Tout d’abord, concernant la forme du consentement, celui-ci doit se manifester par un acte positif. En pratique, les professionnels pourront utiliser une case à cocher ou un bouton à glisser pour recueillir le consentement. Il est précisé que la case doit être décochée par défaut.

En outre, le consentement doit être recueilli préalablement à la collecte et au traitement des données personnelles. En pratique, le consentement devra donc être demandé à la première utilisation du site internet ou de l’application mobile par la personne physique concernée.

Enfin, autre point essentiel, il est nécessaire de recueillir un consentement distinct pour chacun des traitements mis en œuvre, lorsqu’ils ont des finalités différentes. En pratique,  le professionnel devra obtenir un consentement pour la prospection commerciale, un autre consentement pour la création de statistiques, et encore un autre pour la maintenance par exemple. L’identification des traitements et finalités par le professionnel est impérative.

III. Retrait du consentement

Les professionnels doivent prévoir la faculté pour une personne de retirer son consentement.

En effet, l’article 7.3 du règlement général sur la protection des données dispose que :

« La personne concernée a le droit de retirer son consentement à tout moment. Le retrait du consentement ne compromet pas la licéité du traitement fondé sur le consentement effectué avant ce retrait. La personne concernée en est informée avant de donner son consentement. Il est aussi simple de retirer que de donner son consentement. »

Les modalités de retrait du consentement doivent respecter le principe de parallélisme des formes, en vertu duquel le moyen utilisé pour que la personne puisse retirer son consentement doit être identique ou similaire à celui utilisé pour le recueillir.

Jusqu’à présent, pour exprimer le retrait du consentement, il était courant que le professionnel exige l’envoi d’un courrier ou d’un mail. Cependant, l’entrée en vigueur du règlement général sur la protection des données semble condamner une telle pratique.

En effet, faute de précision sur ce point, il est recommandé aux professionnels d’opter pour les options les plus prudentes.
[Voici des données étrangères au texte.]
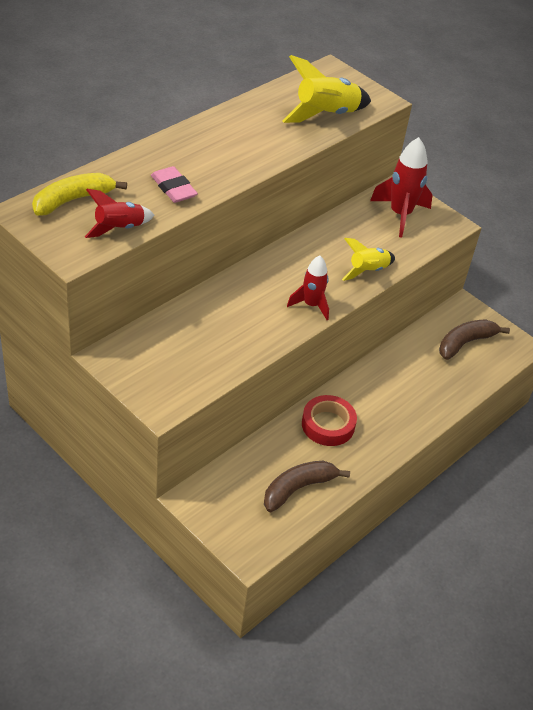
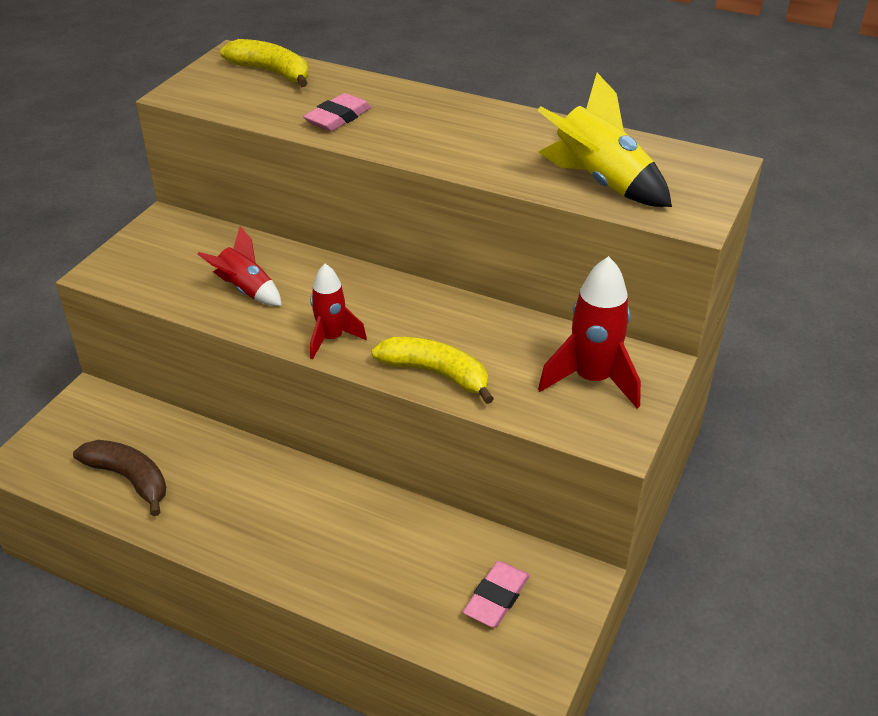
camera: 75 degrees right, 5 degrees down
red rocket [85,189,155,238] -> red rocket moved to [198,226,282,306]
red tape [302,395,357,446] -> none
yellow rocket [342,238,395,281] -> yellow banana [371,337,494,404]
brown banana [439,319,510,360] -> pink eraser [463,561,530,627]

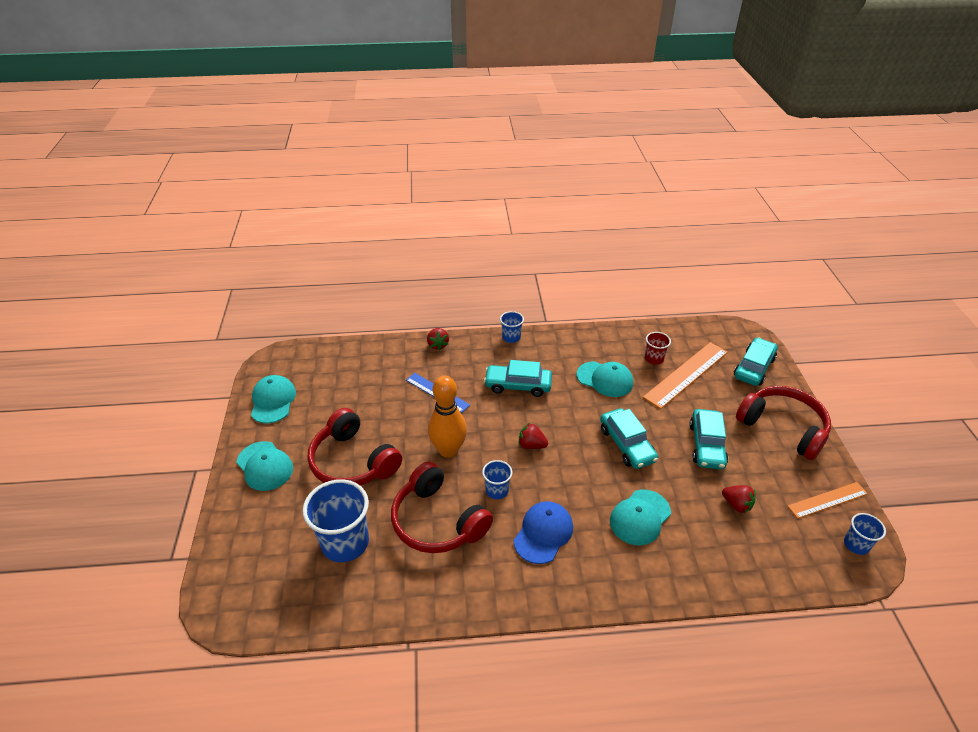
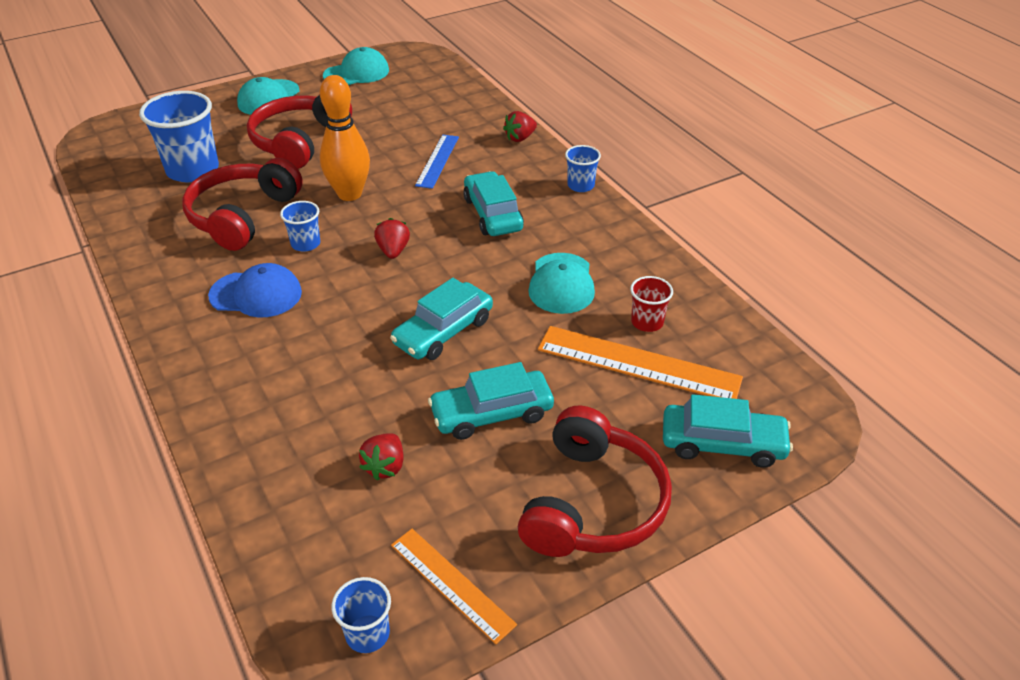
camera: 65 degrees right, 0 degrees up
turquoise cap [610,489,671,546] -> none

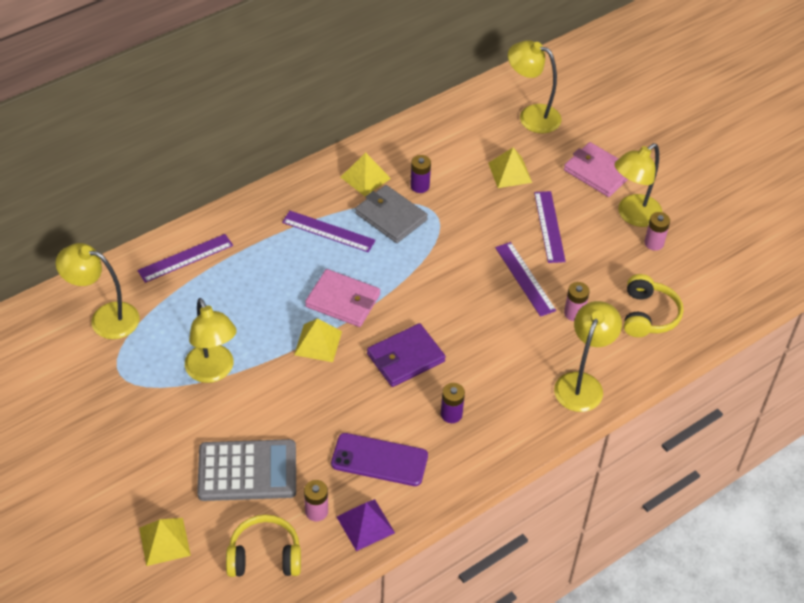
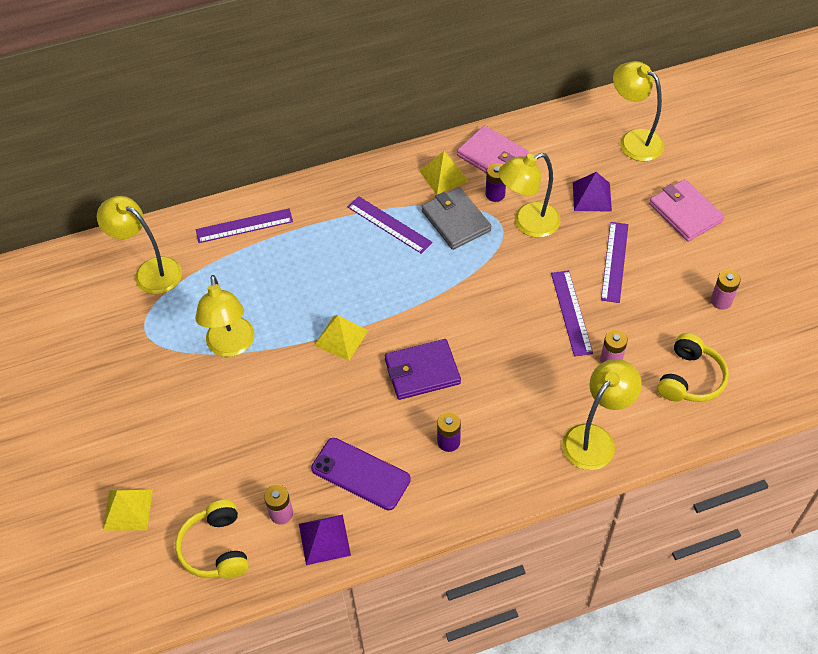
camera: 20 degrees right, 5 degrees up
grey calculator [197,439,296,501] -> none
yellow headphones [226,515,301,577] -> yellow headphones turned 120 degrees counterclockwise [175,500,249,579]
pink wallet [305,269,380,327] -> pink wallet moved to [457,125,529,173]
yellow pyramid [488,147,532,188] -> purple pyramid [573,172,612,212]
yellow lamp [614,143,662,227] -> yellow lamp moved to [498,153,561,238]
Ainsi, lorsque les professionnels utiliseront une case à cocher ou un bouton à glisser pour obtenir le consentement de la personne concernée, ils devront prévoir, dans les paramètres de l’espace personnel de l’utilisateur, la possibilité de retirer le consentement via une case à cocher ou un bouton à glisser, selon la modalité choisie pour le recueil du consentement.

Ceci devra tenir compte du prochain projet de loi intégrant en droit français, peut être de manière encore plus restrictive, ledit règlement européen.